*What to produce:* Swap "machine à laver" for "lave-linge" throughout the data below, and reproduce every line with nothing else altered.

Extracted page text data:
-- Opening Marker --

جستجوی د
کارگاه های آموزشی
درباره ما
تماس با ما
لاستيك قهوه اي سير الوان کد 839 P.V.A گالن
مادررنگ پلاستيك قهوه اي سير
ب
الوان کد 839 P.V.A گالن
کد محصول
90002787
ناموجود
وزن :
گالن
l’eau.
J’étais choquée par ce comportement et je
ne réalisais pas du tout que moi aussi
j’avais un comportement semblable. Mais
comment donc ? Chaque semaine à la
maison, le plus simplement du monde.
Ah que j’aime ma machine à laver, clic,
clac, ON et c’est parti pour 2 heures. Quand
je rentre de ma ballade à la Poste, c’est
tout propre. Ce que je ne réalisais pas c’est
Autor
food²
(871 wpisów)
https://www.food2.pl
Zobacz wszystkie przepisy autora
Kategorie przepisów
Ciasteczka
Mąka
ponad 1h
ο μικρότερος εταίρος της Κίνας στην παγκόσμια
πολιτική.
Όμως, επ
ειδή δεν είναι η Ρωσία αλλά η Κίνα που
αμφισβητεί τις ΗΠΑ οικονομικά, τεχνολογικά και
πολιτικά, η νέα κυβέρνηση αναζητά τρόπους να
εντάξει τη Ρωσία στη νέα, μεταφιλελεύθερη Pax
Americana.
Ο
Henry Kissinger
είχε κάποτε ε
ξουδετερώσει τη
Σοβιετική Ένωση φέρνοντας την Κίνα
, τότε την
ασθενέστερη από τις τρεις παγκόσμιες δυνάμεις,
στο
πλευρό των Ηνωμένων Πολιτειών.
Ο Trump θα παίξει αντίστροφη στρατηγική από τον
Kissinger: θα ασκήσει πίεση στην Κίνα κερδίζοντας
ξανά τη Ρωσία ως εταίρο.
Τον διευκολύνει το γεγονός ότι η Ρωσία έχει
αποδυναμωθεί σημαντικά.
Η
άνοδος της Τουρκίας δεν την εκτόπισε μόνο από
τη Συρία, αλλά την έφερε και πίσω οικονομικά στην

-- Closing Marker --

*Answer below:*
جستجوی د
کارگاه های آموزشی
درباره ما
تماس با ما
لاستيك قهوه اي سير الوان کد 839 P.V.A گالن
مادررنگ پلاستيك قهوه اي سير
ب
الوان کد 839 P.V.A گالن
کد محصول
90002787
ناموجود
وزن :
گالن
l’eau.
J’étais choquée par ce comportement et je
ne réalisais pas du tout que moi aussi
j’avais un comportement semblable. Mais
comment donc ? Chaque semaine à la
maison, le plus simplement du monde.
Ah que j’aime ma lave-linge, clic,
clac, ON et c’est parti pour 2 heures. Quand
je rentre de ma ballade à la Poste, c’est
tout propre. Ce que je ne réalisais pas c’est
Autor
food²
(871 wpisów)
https://www.food2.pl
Zobacz wszystkie przepisy autora
Kategorie przepisów
Ciasteczka
Mąka
ponad 1h
ο μικρότερος εταίρος της Κίνας στην παγκόσμια
πολιτική.
Όμως, επ
ειδή δεν είναι η Ρωσία αλλά η Κίνα που
αμφισβητεί τις ΗΠΑ οικονομικά, τεχνολογικά και
πολιτικά, η νέα κυβέρνηση αναζητά τρόπους να
εντάξει τη Ρωσία στη νέα, μεταφιλελεύθερη Pax
Americana.
Ο
Henry Kissinger
είχε κάποτε ε
ξουδετερώσει τη
Σοβιετική Ένωση φέρνοντας την Κίνα
, τότε την
ασθενέστερη από τις τρεις παγκόσμιες δυνάμεις,
στο
πλευρό των Ηνωμένων Πολιτειών.
Ο Trump θα παίξει αντίστροφη στρατηγική από τον
Kissinger: θα ασκήσει πίεση στην Κίνα κερδίζοντας
ξανά τη Ρωσία ως εταίρο.
Τον διευκολύνει το γεγονός ότι η Ρωσία έχει
αποδυναμωθεί σημαντικά.
Η
άνοδος της Τουρκίας δεν την εκτόπισε μόνο από
τη Συρία, αλλά την έφερε και πίσω οικονομικά στην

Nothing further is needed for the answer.